Please copy out, word for word, the lines in the entries below from the line containing "La siguiente imagen muestra" up to and including the line containing "Si hace referencia".

Saved data entries:
+ + +
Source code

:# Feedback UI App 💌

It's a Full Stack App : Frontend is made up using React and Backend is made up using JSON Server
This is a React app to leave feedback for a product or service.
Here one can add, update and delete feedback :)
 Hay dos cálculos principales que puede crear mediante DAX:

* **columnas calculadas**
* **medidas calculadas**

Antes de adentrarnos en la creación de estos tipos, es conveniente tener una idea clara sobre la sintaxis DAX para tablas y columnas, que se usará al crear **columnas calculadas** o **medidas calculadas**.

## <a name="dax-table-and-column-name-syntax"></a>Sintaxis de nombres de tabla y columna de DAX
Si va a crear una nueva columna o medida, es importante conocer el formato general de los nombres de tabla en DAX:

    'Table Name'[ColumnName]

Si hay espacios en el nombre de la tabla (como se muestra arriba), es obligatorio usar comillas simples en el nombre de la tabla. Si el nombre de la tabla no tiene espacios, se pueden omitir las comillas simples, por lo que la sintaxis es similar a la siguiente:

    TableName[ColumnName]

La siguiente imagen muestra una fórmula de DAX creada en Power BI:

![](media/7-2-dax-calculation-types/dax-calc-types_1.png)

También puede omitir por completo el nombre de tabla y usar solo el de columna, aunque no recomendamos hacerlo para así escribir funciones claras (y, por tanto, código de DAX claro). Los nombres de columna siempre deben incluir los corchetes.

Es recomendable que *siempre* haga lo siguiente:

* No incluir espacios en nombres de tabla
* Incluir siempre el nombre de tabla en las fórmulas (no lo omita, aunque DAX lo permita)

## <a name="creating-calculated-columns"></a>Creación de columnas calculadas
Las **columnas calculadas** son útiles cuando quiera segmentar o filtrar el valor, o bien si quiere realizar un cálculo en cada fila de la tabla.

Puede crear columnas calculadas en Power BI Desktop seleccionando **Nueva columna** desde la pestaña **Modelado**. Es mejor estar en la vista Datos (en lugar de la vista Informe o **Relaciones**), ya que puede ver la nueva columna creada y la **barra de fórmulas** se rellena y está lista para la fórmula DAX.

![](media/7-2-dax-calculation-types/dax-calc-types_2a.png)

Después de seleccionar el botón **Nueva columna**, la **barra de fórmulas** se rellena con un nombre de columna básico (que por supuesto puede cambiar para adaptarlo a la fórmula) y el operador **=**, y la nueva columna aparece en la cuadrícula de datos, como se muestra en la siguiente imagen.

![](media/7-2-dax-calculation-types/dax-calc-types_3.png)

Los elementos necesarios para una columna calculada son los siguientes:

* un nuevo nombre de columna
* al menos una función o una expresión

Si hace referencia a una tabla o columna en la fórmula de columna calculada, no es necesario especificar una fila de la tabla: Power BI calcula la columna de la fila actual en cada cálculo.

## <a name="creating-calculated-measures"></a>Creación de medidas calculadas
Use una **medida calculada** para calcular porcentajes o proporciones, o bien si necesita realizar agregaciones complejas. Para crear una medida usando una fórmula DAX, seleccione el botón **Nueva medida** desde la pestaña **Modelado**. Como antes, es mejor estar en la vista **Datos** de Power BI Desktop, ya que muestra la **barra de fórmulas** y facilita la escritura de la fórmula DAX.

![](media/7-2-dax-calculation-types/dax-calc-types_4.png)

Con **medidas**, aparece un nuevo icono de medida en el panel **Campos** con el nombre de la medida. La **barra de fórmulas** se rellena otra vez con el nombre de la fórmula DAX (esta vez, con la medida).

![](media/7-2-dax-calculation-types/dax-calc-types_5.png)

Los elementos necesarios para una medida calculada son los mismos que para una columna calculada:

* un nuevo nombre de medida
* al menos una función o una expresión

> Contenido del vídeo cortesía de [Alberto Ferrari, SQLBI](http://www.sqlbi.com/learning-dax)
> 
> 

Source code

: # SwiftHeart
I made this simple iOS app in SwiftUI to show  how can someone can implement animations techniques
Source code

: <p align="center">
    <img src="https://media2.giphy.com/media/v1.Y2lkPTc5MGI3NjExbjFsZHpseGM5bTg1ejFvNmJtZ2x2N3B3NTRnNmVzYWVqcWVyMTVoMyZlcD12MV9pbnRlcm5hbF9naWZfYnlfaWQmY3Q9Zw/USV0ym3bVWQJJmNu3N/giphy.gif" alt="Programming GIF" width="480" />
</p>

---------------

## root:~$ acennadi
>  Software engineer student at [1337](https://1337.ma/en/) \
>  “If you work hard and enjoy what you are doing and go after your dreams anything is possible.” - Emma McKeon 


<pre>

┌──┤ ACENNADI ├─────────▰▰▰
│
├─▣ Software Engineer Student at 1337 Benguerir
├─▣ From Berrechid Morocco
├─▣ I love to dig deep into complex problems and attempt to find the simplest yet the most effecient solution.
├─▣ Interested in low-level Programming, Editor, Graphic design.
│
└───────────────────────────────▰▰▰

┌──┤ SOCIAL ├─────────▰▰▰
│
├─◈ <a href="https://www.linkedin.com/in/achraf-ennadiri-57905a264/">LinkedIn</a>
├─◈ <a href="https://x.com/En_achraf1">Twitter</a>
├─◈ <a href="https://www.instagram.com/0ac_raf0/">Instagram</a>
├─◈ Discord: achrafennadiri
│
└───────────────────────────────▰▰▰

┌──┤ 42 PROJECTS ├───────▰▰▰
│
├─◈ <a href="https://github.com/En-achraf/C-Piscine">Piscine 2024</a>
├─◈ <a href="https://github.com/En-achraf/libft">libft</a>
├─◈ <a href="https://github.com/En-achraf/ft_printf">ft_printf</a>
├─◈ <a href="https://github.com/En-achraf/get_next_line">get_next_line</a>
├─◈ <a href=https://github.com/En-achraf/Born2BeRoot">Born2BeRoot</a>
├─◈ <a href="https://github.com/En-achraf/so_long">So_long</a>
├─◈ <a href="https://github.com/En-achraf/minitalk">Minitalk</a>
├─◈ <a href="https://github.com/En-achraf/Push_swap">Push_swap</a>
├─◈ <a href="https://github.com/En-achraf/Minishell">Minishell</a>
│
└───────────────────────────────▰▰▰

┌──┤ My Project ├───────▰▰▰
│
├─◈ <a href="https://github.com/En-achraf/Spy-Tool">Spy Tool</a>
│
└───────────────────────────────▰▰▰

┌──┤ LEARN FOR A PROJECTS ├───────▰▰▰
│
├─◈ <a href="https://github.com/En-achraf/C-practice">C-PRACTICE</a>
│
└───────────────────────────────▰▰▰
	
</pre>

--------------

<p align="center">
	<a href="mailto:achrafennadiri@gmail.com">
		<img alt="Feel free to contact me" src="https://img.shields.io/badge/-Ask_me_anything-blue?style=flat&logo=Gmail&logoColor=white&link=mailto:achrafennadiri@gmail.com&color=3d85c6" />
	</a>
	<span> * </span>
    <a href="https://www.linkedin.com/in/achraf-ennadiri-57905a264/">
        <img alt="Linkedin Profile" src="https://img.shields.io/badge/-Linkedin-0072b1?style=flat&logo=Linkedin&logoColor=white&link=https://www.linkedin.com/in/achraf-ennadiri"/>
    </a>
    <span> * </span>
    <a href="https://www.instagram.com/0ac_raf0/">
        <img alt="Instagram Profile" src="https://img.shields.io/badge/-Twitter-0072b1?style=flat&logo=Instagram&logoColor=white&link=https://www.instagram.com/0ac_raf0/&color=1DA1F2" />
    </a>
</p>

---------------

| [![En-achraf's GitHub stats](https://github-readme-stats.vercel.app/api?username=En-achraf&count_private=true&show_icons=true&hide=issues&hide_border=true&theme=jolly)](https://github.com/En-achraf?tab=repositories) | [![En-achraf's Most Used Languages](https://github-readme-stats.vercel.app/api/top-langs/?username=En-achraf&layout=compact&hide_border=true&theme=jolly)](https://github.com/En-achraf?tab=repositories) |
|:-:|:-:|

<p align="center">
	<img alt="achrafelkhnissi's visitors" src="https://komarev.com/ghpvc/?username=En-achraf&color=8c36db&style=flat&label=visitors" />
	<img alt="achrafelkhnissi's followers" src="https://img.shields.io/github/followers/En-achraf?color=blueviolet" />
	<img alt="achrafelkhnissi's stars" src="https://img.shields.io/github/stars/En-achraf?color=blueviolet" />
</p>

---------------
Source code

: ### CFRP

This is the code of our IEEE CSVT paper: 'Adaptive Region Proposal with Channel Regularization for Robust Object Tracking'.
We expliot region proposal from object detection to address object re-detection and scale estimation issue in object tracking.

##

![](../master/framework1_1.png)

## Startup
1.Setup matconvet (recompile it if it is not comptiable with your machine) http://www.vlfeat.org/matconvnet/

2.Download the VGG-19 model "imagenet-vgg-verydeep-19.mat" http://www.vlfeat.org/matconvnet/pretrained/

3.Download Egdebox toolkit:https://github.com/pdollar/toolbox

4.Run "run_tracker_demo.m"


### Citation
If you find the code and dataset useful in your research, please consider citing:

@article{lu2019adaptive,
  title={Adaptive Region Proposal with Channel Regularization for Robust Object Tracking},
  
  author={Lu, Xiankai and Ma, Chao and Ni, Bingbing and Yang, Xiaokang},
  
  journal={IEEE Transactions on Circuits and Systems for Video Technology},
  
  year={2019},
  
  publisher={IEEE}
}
+ + +
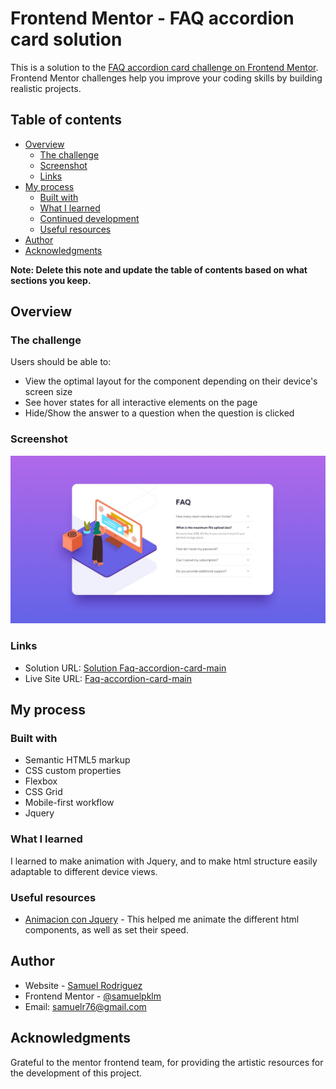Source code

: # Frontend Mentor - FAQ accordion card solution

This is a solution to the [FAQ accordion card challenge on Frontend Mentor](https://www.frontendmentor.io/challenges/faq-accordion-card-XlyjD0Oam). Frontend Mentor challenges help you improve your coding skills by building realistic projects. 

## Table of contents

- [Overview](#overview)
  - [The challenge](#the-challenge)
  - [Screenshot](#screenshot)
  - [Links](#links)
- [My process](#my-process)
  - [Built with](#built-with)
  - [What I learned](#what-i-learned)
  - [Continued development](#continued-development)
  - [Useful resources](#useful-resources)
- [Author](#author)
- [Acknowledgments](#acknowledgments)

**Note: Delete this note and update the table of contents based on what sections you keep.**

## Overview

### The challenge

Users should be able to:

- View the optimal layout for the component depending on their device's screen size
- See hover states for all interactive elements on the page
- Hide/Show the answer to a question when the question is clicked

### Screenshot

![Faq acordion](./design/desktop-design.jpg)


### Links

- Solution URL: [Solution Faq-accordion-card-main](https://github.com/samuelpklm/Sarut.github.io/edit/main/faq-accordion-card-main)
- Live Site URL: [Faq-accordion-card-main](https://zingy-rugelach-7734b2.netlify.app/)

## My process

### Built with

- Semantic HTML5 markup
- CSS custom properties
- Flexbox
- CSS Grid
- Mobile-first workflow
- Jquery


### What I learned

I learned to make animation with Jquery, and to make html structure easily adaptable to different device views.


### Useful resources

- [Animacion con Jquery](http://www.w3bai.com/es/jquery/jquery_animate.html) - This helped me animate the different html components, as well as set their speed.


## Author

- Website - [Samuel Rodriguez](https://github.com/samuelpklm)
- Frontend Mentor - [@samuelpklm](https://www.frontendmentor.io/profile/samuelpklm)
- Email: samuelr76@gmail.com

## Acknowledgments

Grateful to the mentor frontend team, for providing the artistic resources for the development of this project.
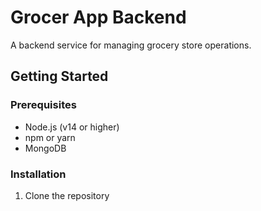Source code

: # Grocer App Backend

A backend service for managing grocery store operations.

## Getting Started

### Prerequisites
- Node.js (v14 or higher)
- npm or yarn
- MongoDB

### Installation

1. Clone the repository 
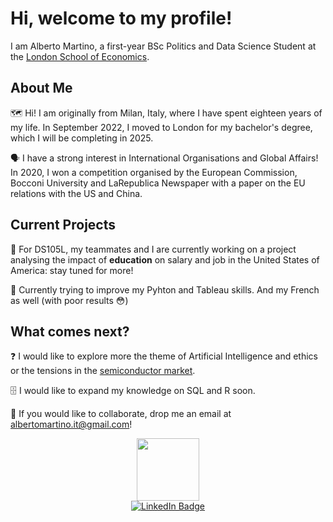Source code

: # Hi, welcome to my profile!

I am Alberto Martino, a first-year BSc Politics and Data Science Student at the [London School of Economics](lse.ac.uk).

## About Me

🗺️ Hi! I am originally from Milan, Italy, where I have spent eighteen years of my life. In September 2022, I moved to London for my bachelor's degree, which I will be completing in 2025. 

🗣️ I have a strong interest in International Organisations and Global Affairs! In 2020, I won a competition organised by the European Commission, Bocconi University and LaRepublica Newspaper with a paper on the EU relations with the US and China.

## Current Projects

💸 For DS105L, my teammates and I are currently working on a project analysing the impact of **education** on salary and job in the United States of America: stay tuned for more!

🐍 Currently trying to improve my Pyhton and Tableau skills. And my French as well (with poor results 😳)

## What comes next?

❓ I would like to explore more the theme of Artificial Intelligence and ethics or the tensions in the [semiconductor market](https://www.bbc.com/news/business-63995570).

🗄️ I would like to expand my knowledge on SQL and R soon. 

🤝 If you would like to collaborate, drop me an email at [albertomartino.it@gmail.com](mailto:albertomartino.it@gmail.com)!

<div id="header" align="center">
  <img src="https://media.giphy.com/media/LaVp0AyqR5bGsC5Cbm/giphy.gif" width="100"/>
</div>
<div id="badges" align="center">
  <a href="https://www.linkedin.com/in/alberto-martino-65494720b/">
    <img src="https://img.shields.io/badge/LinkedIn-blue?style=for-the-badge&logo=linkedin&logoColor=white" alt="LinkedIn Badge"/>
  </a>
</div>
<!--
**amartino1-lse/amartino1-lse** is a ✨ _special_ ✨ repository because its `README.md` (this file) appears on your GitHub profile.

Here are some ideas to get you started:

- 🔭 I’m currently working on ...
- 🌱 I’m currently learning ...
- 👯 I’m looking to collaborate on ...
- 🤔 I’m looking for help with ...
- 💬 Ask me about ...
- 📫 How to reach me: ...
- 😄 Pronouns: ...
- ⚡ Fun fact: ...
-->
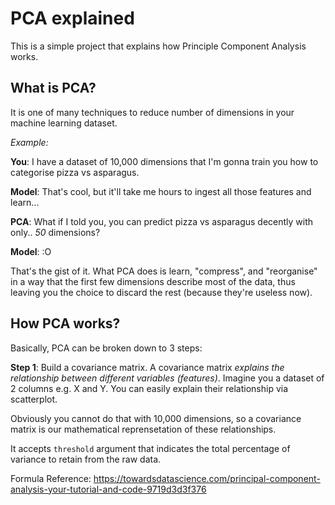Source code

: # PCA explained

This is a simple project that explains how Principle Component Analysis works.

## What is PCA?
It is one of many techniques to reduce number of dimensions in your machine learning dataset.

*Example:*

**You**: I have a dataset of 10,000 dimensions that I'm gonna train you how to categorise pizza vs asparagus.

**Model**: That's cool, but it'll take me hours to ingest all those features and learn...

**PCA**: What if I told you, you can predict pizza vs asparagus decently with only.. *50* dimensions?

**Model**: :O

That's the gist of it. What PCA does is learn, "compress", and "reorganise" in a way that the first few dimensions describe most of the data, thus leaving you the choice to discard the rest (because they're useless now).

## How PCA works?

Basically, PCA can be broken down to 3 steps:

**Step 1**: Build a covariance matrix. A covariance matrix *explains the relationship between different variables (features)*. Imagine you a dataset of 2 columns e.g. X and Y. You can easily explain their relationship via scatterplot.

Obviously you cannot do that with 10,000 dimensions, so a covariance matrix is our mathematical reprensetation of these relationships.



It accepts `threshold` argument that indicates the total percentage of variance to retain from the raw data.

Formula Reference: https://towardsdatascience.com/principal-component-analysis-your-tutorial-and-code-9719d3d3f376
+ + +
## [EXERCISE RESULT]
La siguiente imagen muestra una fórmula de DAX creada en Power BI:

![](media/7-2-dax-calculation-types/dax-calc-types_1.png)

También puede omitir por completo el nombre de tabla y usar solo el de columna, aunque no recomendamos hacerlo para así escribir funciones claras (y, por tanto, código de DAX claro). Los nombres de columna siempre deben incluir los corchetes.

Es recomendable que *siempre* haga lo siguiente:

* No incluir espacios en nombres de tabla
* Incluir siempre el nombre de tabla en las fórmulas (no lo omita, aunque DAX lo permita)

## <a name="creating-calculated-columns"></a>Creación de columnas calculadas
Las **columnas calculadas** son útiles cuando quiera segmentar o filtrar el valor, o bien si quiere realizar un cálculo en cada fila de la tabla.

Puede crear columnas calculadas en Power BI Desktop seleccionando **Nueva columna** desde la pestaña **Modelado**. Es mejor estar en la vista Datos (en lugar de la vista Informe o **Relaciones**), ya que puede ver la nueva columna creada y la **barra de fórmulas** se rellena y está lista para la fórmula DAX.

![](media/7-2-dax-calculation-types/dax-calc-types_2a.png)

Después de seleccionar el botón **Nueva columna**, la **barra de fórmulas** se rellena con un nombre de columna básico (que por supuesto puede cambiar para adaptarlo a la fórmula) y el operador **=**, y la nueva columna aparece en la cuadrícula de datos, como se muestra en la siguiente imagen.

![](media/7-2-dax-calculation-types/dax-calc-types_3.png)

Los elementos necesarios para una columna calculada son los siguientes:

* un nuevo nombre de columna
* al menos una función o una expresión

Si hace referencia a una tabla o columna en la fórmula de columna calculada, no es necesario especificar una fila de la tabla: Power BI calcula la columna de la fila actual en cada cálculo.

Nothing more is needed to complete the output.